/---
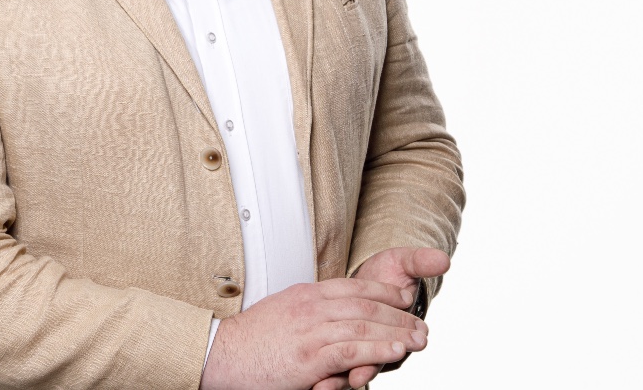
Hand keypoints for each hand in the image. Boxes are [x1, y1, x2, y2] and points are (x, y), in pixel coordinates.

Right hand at [199, 278, 427, 389]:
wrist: (221, 354)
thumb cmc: (249, 341)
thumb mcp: (282, 314)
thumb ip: (308, 313)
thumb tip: (329, 318)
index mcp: (306, 295)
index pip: (354, 287)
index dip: (384, 292)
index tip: (404, 299)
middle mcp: (311, 307)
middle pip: (366, 305)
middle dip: (398, 314)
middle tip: (421, 324)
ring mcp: (310, 330)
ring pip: (364, 326)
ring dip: (397, 332)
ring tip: (419, 339)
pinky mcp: (309, 356)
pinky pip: (351, 350)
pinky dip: (377, 349)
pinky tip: (395, 351)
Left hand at [339, 247, 450, 387]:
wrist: (370, 272)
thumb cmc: (389, 270)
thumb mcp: (405, 263)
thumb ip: (421, 263)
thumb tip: (443, 259)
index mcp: (395, 330)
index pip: (392, 347)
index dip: (385, 352)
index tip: (385, 357)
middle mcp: (378, 344)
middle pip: (370, 361)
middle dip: (363, 369)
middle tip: (354, 379)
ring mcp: (358, 346)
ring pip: (349, 369)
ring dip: (339, 379)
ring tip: (327, 387)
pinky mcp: (338, 343)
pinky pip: (332, 364)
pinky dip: (325, 375)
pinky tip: (316, 385)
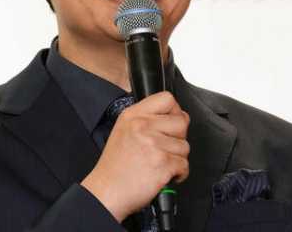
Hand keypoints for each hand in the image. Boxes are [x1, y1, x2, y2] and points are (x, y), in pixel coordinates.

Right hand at [81, 91, 189, 222]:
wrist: (106, 192)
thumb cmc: (115, 166)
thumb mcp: (123, 130)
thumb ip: (146, 118)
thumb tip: (175, 115)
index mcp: (133, 115)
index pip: (167, 99)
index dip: (174, 111)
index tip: (171, 123)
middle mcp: (143, 126)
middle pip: (182, 122)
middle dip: (178, 137)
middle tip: (165, 147)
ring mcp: (153, 144)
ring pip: (185, 146)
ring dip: (177, 158)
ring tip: (160, 163)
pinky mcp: (162, 163)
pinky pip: (184, 165)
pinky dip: (178, 174)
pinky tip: (163, 174)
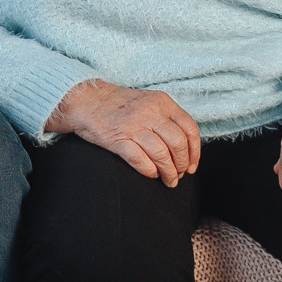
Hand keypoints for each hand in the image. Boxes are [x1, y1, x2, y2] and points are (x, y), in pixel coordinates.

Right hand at [48, 78, 200, 185]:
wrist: (87, 100)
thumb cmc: (120, 104)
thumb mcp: (148, 101)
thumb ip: (167, 117)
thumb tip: (186, 147)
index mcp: (162, 102)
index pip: (189, 128)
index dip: (195, 151)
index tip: (192, 165)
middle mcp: (150, 112)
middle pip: (178, 144)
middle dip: (182, 165)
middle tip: (179, 175)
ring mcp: (134, 126)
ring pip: (162, 155)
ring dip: (169, 173)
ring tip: (169, 180)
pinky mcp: (118, 139)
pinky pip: (141, 161)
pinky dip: (150, 172)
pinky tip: (151, 174)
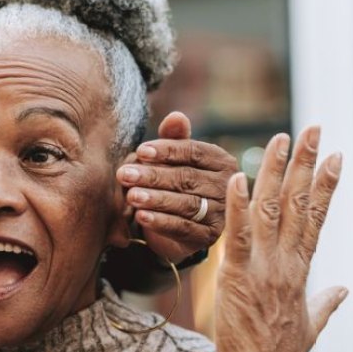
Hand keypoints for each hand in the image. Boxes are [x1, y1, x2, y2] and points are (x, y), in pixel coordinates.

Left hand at [118, 112, 237, 262]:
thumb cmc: (176, 182)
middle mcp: (226, 187)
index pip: (194, 152)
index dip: (167, 151)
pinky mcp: (208, 236)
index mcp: (221, 161)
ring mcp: (220, 213)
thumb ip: (174, 138)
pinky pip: (184, 227)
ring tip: (131, 196)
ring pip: (185, 203)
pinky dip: (161, 222)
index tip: (140, 151)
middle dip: (153, 175)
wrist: (180, 224)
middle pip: (187, 177)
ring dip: (156, 199)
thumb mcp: (174, 159)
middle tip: (125, 174)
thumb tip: (176, 115)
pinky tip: (141, 217)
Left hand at [215, 127, 346, 351]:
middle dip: (308, 163)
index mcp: (302, 269)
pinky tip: (236, 177)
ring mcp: (265, 268)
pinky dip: (236, 206)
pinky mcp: (237, 277)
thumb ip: (326, 303)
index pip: (318, 217)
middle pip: (301, 203)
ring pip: (272, 209)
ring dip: (276, 171)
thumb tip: (343, 291)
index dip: (327, 185)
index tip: (337, 156)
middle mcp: (288, 262)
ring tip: (281, 138)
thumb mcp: (310, 325)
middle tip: (314, 128)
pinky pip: (237, 235)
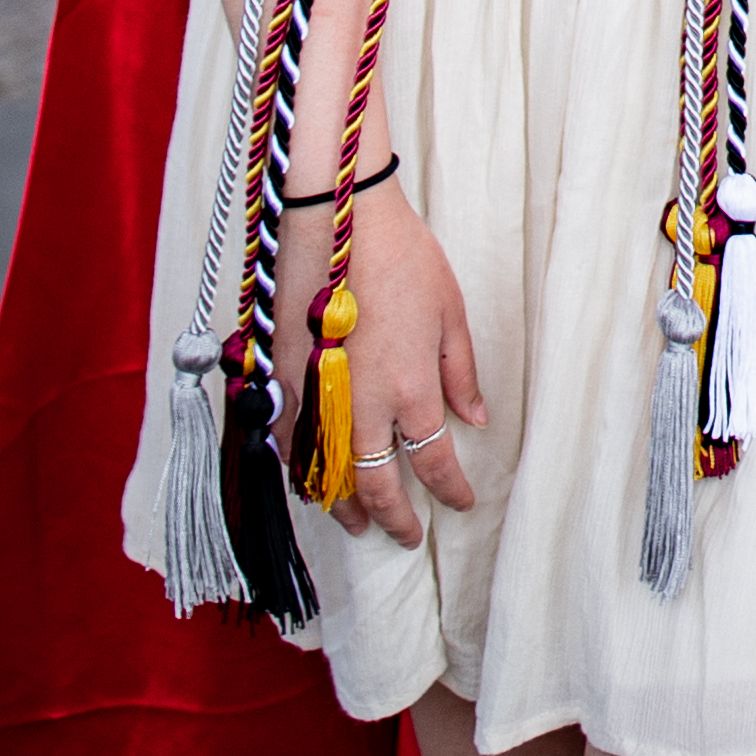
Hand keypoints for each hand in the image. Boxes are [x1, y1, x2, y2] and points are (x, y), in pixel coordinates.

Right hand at [282, 185, 485, 549]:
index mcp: (411, 391)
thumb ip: (460, 373)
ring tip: (358, 523)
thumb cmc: (402, 257)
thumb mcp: (450, 313)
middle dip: (394, 518)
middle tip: (405, 537)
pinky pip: (286, 443)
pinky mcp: (280, 379)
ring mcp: (315, 397)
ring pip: (326, 474)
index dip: (450, 490)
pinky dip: (299, 469)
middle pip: (376, 484)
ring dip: (343, 505)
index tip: (460, 504)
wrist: (338, 217)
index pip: (434, 463)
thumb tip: (475, 419)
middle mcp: (361, 407)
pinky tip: (310, 479)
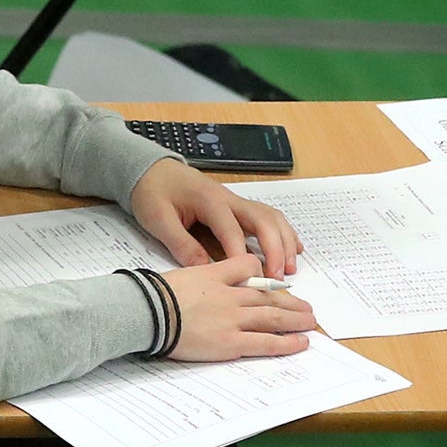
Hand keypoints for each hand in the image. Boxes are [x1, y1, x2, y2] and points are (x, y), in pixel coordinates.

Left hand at [129, 156, 304, 278]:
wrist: (152, 169)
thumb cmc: (154, 192)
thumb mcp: (158, 219)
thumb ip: (181, 243)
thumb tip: (203, 268)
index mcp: (209, 201)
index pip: (231, 229)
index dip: (240, 254)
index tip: (248, 277)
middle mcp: (229, 199)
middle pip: (263, 220)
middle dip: (275, 248)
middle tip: (277, 276)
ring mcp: (236, 201)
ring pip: (271, 218)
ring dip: (284, 242)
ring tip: (290, 267)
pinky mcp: (238, 207)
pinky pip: (268, 217)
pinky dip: (284, 233)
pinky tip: (294, 248)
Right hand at [156, 254, 318, 361]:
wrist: (146, 312)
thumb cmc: (154, 295)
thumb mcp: (180, 273)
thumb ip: (199, 275)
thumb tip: (202, 281)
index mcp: (216, 274)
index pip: (248, 266)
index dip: (262, 275)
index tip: (272, 283)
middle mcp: (230, 295)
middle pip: (267, 295)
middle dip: (290, 302)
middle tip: (306, 308)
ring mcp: (232, 318)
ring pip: (272, 316)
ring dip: (295, 320)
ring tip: (309, 322)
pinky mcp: (229, 342)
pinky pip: (264, 342)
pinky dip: (285, 343)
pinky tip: (300, 343)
\---
In the listing above, find each line containing "Left" and copy it.

◆ ANSWER SECTION ◆
Left hand at [339, 247, 450, 387]:
Left hand at [118, 112, 237, 262]:
Left hand at [215, 127, 346, 351]:
Left hand at [129, 156, 304, 278]:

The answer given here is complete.